In order to understand conflict--and to truly make a long term positive impact--I need to take a step back and think about the role that confidence plays in this argument.
Confidence (and the lack thereof) is a major determinant in whether this conflict is one that increases in intensity, or if it becomes one that the kids can learn and grow from. The child who screams out does not have confidence that the other child is simply playing a game or is going to return the toy. They may not have confidence in their own ability to play with the toy correctly and most importantly, they don't have confidence in themselves that they know how to handle the situation correctly. That may seem like a lot to ask of a child, but conflict management is a learned skill that can be gained early on in life. However, that child is not the only one who needs to build self-confidence in order to resolve the conflict. The other child involved may have taken the toy for a number of reasons, possibly because they wanted to play with the other child or they specifically wanted to play with the toy. Maybe they have not had much luck with sharing toys in the past and don't have the practice asking to share. They need the opportunity to experience that shared conflict resolution.
As educators, we are guides for our students, and we also need to experience shared conflict resolution so we can make it more natural for our students in the future. There are a few steps that we can take to make sure to build our children's confidence when it comes to conflict resolution:
- Plan ahead. Set up the physical setting as a safe place to play, anticipating any obstacles and creating preemptive fixes for them. Play space too small? Do what you can to expand it or remove objects that make it cluttered.
- Clear rules. Create welcoming but structured rules, and get input from the kids as you do. Is there a really popular toy that leads to arguments often? Set rules for how to play with it, or time limits on how long each child can play.
- Teach.
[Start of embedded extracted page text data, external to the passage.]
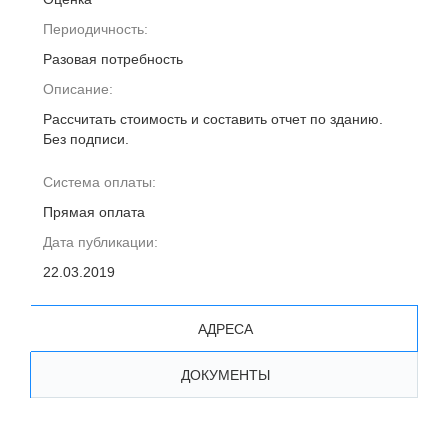
Периодичность:
Разовая потребность
Описание:
Рассчитать стоимость и составить отчет по зданию.
Без подписи.
Система оплаты:
Прямая оплата
Дата публикации:
22.03.2019
АДРЕСА
ДОКУМЕНТЫ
Practice how and when to say excuse me and I'm sorry. If your kids know what to do in a conflict, they can practice saying these words and exploring a resolution when conflicts come up.
- Stand by. Don't jump on every conflict that comes up, give the kids time to use the tools you taught. Only intervene if necessary and still then encourage them to resolve it.
The more practice the kids have in using their own voice to negotiate conflicts, the greater skills they will have in conflict resolution and confidence in their ability to resolve what comes up.